*Task objective*. From the data below, retype exactly the lines starting with the one that contains "Осмотр приводного ремня, ТЭНа, сливного" and ending with the one that contains "更新日：2025年08月06日", both included.

*Dataset extract*.
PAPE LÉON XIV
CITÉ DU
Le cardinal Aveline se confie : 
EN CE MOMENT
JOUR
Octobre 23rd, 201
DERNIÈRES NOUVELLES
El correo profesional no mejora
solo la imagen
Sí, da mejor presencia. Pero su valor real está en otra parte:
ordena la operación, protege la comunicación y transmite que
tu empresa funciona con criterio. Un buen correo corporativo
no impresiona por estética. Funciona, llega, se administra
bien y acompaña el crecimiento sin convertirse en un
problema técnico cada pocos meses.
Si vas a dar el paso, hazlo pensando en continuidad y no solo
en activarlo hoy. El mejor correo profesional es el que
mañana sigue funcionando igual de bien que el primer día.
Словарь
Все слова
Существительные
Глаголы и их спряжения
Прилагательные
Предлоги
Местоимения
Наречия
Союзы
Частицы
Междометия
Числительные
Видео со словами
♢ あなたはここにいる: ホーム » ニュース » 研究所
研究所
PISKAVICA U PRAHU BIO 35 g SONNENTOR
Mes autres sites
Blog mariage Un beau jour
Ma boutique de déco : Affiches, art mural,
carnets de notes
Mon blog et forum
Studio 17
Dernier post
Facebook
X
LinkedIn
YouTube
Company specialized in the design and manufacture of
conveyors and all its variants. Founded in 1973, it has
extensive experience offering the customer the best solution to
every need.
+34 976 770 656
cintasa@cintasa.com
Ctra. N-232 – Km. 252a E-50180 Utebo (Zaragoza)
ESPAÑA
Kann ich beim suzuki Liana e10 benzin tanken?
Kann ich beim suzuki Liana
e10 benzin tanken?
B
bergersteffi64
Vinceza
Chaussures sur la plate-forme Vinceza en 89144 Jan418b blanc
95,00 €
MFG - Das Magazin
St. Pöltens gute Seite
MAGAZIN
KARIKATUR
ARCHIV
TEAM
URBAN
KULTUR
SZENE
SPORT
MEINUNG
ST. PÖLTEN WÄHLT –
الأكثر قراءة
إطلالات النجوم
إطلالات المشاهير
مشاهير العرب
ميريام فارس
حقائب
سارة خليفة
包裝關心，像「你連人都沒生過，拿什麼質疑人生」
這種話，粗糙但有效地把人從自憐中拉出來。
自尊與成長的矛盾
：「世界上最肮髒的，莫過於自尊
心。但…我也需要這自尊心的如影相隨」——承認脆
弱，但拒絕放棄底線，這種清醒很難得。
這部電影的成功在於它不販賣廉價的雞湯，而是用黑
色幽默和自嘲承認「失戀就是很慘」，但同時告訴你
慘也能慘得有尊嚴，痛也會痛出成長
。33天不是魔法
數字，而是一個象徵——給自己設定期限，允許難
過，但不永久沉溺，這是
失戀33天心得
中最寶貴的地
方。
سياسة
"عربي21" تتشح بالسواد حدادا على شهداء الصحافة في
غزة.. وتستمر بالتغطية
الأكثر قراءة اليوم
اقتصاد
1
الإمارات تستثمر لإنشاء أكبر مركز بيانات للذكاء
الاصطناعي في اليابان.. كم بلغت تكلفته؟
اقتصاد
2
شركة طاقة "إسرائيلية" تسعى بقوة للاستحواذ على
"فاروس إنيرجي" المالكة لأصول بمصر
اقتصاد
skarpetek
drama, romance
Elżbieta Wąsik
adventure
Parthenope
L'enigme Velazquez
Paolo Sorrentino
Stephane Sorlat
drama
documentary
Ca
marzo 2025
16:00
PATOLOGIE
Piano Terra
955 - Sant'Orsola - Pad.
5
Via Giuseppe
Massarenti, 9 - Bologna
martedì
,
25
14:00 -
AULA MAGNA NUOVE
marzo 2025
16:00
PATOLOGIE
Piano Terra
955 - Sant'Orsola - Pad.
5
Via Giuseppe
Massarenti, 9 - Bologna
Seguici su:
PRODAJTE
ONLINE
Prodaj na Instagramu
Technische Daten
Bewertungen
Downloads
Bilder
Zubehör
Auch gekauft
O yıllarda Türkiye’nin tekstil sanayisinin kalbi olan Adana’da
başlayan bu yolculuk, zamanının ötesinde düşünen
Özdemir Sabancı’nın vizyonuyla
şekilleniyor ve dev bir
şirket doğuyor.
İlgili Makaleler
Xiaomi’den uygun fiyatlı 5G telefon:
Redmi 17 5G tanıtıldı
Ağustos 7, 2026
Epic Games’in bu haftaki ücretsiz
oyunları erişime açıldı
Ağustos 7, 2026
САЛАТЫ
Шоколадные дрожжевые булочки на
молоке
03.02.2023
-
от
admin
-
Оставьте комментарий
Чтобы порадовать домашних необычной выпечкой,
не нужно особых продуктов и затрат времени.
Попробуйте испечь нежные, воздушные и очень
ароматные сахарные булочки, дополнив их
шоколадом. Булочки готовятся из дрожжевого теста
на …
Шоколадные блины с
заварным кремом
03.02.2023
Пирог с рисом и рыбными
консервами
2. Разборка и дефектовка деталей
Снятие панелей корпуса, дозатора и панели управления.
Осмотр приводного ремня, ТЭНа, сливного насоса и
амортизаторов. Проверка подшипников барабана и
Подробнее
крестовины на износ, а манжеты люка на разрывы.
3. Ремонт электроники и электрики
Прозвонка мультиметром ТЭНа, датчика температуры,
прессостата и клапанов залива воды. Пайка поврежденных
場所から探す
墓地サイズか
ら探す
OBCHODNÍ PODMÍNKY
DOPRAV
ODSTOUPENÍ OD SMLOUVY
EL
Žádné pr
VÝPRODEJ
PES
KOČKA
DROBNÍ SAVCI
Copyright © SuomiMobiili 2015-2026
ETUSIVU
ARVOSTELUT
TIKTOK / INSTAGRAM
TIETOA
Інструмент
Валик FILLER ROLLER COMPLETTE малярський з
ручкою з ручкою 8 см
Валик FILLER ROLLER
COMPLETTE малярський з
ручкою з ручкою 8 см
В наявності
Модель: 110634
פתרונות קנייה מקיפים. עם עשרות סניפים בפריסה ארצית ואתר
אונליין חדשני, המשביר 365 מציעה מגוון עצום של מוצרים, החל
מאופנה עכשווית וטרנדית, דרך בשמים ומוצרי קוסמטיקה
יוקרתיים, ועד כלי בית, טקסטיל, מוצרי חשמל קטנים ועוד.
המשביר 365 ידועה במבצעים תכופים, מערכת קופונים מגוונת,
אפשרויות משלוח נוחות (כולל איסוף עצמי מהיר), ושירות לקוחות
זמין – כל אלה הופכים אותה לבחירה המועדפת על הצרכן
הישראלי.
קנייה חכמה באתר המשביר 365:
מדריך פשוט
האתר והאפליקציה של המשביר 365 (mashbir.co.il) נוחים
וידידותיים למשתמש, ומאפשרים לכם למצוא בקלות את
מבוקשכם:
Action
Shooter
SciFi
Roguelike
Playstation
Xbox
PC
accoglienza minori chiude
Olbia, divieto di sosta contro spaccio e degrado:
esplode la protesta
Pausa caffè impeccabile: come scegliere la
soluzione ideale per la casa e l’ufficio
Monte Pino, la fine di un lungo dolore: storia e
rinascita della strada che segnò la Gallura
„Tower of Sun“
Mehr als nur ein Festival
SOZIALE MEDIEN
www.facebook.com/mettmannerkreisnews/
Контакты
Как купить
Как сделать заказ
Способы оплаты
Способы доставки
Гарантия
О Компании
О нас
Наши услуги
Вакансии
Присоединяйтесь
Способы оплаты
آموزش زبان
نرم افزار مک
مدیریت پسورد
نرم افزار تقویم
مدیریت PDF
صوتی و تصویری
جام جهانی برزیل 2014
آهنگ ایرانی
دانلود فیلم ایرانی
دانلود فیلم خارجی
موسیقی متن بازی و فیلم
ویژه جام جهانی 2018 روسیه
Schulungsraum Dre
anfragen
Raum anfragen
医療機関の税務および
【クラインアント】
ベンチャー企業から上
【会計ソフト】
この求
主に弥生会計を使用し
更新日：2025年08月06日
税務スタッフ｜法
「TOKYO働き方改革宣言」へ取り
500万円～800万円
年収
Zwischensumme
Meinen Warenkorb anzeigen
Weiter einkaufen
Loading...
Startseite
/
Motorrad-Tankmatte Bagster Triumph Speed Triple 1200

*Exercise output*.
Осмотр приводного ремня, ТЭНа, сливного насоса и
амортизаторов. Проверка подшипников барабана и
Подробнее
крестовины на износ, а манжеты люка на разрывы.
3. Ремонт электроники и электрики
Прозвонка мультиметром ТЭНа, датчика температуры,
прессостата и клапанов залива воды. Пайка поврежденных
場所から探す
墓地サイズか
ら探す
OBCHODNÍ PODMÍNKY
DOPRAV
ODSTOUPENÍ OD SMLOUVY
EL
Žádné pr
VÝPRODEJ
PES
KOČKA
DROBNÍ SAVCI
Copyright © SuomiMobiili 2015-2026
ETUSIVU
ARVOSTELUT
TIKTOK / INSTAGRAM
TIETOA
Інструмент
Валик FILLER ROLLER COMPLETTE малярський з
ручкою з ручкою 8 см
Валик FILLER ROLLER
COMPLETTE малярський з
ручкою з ручкою 8 см
В наявності
Модель: 110634
פתרונות קנייה מקיפים. עם עשרות סניפים בפריסה ארצית ואתר
אונליין חדשני, המשביר 365 מציעה מגוון עצום של מוצרים, החל
מאופנה עכשווית וטרנדית, דרך בשמים ומוצרי קוסמטיקה
יוקרתיים, ועד כלי בית, טקסטיל, מוצרי חשמל קטנים ועוד.
המשביר 365 ידועה במבצעים תכופים, מערכת קופונים מגוונת,
אפשרויות משלוח נוחות (כולל איסוף עצמי מהיר), ושירות לקוחות
זמין – כל אלה הופכים אותה לבחירה המועדפת על הצרכן
הישראלי.
קנייה חכמה באתר המשביר 365:
מדריך פשוט
האתר והאפליקציה של המשביר 365 (mashbir.co.il) נוחים
וידידותיים למשתמש, ומאפשרים לכם למצוא בקלות את
מבוקשכם:
Action
Shooter
SciFi
Roguelike
Playstation
Xbox
PC
accoglienza minori chiude
Olbia, divieto di sosta contro spaccio e degrado:
esplode la protesta
Pausa caffè impeccabile: come scegliere la
soluzione ideale per la casa e l’ufficio
Monte Pino, la fine di un lungo dolore: storia e
rinascita della strada che segnò la Gallura
„Tower of Sun“
Mehr als nur ein Festival
SOZIALE MEDIEN
www.facebook.com/mettmannerkreisnews/
Контакты
Как купить
Как сделать заказ
Способы оплаты
Способы доставки
Гарантия
О Компании
О нас
Наши услуги
Вакансии
Присоединяйтесь
Способы оплаты
آموزش زبان
نرم افزار مک
مدیریت پسورد
نرم افزار تقویم
مدیریت PDF
صوتی و تصویری
جام جهانی برزیل 2014
آهنگ ایرانی
دانلود فیلم ایرانی
دانلود فیلم خارجی
موسیقی متن بازی و فیلم
ویژه جام جهانی 2018 روسیه
Schulungsraum Dre
anfragen
Raum anfragen
医療機関の税務および
【クラインアント】
ベンチャー企業から上
【会計ソフト】
この求
主に弥生会計を使用し
更新日：2025年08月06日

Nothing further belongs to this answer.